|Name||Newark Orchard School|
|Ofsted Inspection Rating||Good|
|Inspection Date||11 June 2019|
|Address||Appletongate, Newark, Nottinghamshire, NG24 1JR|
|Religious Character||Does not apply|
|Number of Pupils||111 (69% boys 31% girls)|
|Percentage Free School Meals||34.1%|
|Percentage English is Not First Language||2.7%|
|Pupils with SEN Support||0%|
|Catchment Area Information Available||No|
|Last Distance Offered Information Available||No|
Information about this school
Newark Orchard is an all-age special school for pupils with moderate, severe and profound learning difficulties, multi-sensory impairment and challenging behaviour associated with learning difficulties. All pupils attending the school have an education, health and care plan. The school operates on two sites approximately a mile and a half apart. The lower-school site is for pupils aged three to 14 and the upper-school site is for pupils aged 14 to 19. A new school building adjacent to the upper-school site is underway and due to be completed by May 2020, to cater for all staff and pupils on the one site. A large proportion of pupils who join the school, especially at the beginning of key stage 3, have experienced long periods of absence from school prior to attending Newark Orchard. There are currently only two children in the early years. As a result, this key stage has not been reported on separately. Approximately 43% of pupils are disadvantaged pupils. This is well above average. There is a number of children looked after. The majority of pupils are White British and speak English as their first language. The school does not use alternative provision. The school works with schools within both the Newark and Nottinghamshire schools partnerships.

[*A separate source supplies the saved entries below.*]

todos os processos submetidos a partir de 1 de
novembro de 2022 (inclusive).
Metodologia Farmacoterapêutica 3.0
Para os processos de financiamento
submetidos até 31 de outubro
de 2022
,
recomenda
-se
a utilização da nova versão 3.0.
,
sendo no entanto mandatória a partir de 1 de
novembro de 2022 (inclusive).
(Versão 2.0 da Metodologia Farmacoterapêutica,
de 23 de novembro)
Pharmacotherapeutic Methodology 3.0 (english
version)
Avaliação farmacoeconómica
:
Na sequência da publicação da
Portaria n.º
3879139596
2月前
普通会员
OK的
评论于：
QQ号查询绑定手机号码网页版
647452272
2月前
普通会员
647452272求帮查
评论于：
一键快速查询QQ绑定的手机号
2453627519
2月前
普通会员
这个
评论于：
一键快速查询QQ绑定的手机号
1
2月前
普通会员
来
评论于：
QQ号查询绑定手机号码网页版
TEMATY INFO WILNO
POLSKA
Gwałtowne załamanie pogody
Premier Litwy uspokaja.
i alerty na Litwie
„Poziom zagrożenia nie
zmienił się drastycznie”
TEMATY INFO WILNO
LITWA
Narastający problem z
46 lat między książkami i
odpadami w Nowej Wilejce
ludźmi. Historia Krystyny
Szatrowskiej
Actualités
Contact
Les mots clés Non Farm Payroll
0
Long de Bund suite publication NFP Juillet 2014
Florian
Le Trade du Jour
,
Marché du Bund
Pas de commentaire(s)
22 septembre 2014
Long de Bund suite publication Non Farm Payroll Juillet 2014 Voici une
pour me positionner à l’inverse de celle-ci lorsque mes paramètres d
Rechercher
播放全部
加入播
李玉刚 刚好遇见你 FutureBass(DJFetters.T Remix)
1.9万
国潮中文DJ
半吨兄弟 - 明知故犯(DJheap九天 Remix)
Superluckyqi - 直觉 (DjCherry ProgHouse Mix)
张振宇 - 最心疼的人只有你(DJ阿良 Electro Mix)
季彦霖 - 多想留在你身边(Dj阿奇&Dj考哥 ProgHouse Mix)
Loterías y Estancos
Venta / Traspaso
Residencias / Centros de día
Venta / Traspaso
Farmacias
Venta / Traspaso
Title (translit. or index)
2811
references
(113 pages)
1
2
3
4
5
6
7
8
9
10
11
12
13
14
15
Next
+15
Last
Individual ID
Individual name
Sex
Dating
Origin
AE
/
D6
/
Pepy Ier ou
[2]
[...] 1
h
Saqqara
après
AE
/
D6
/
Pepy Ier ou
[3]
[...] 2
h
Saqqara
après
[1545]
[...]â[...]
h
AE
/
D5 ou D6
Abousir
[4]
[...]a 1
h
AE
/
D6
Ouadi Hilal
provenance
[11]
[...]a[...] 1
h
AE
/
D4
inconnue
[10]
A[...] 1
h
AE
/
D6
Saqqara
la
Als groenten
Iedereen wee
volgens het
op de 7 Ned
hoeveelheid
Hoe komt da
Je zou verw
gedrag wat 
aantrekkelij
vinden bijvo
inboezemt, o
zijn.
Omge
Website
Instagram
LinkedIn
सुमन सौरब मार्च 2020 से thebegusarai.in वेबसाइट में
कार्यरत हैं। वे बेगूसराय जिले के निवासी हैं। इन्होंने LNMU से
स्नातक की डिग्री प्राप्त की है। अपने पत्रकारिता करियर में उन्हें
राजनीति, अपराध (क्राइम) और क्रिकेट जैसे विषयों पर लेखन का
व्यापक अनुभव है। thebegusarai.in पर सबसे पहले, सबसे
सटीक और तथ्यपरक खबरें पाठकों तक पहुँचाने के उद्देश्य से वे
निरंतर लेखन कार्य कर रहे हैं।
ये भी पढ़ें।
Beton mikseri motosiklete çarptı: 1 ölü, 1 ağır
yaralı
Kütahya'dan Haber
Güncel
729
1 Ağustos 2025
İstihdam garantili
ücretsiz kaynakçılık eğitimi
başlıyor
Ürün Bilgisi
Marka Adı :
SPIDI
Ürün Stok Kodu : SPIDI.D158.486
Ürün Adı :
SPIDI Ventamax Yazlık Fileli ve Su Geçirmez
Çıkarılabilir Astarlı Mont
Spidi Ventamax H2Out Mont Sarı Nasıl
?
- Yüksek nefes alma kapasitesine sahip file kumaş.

Summary of key findings for parents and pupils
This is a good school The school has improved considerably since the previous inspection. It is now providing a good quality of education for its pupils. The headteacher and the deputy headteachers have high aspirations and expectations for the school. These are shared by staff and pupils. The governing body supports and challenges leaders highly effectively. Governors are determined to ensure that the school continues to improve. Leaders’ sharp analysis of strengths and weaknesses, and the action taken, are resulting in continuous improvement. Safeguarding is central to what the school does. Pupils are taught how to keep themselves safe in and outside school, and online. Relationships between staff and pupils are very good, and promote excellent behaviour and attitudes to learning. The teaching of reading, writing and mathematics is good. Pupils practise their literacy and numeracy skills in different subjects. The curriculum is broad and balanced. It is designed to motivate and engage pupils. As a result, pupils engage enthusiastically in a range of activities, including trips out and residential activities. The 16 to 19 provision in the school is consistently well led and prepares learners and their families for life beyond Newark Orchard. Teaching assistants provide very good support and feedback to the pupils with whom they work. They consistently model positive attitudes to learning. Pupils respond by valuing their work and trying their best. Teaching is good. Teachers know pupils well and plan lessons which meet the wide range of individual needs. However, not all teachers consistently ensure that pupils are challenged with meaningful activities, especially towards the end of a lesson. Leadership across the school at all levels has developed well. However, not all information gathered is, as yet, systematically used to inform whole-school improvement.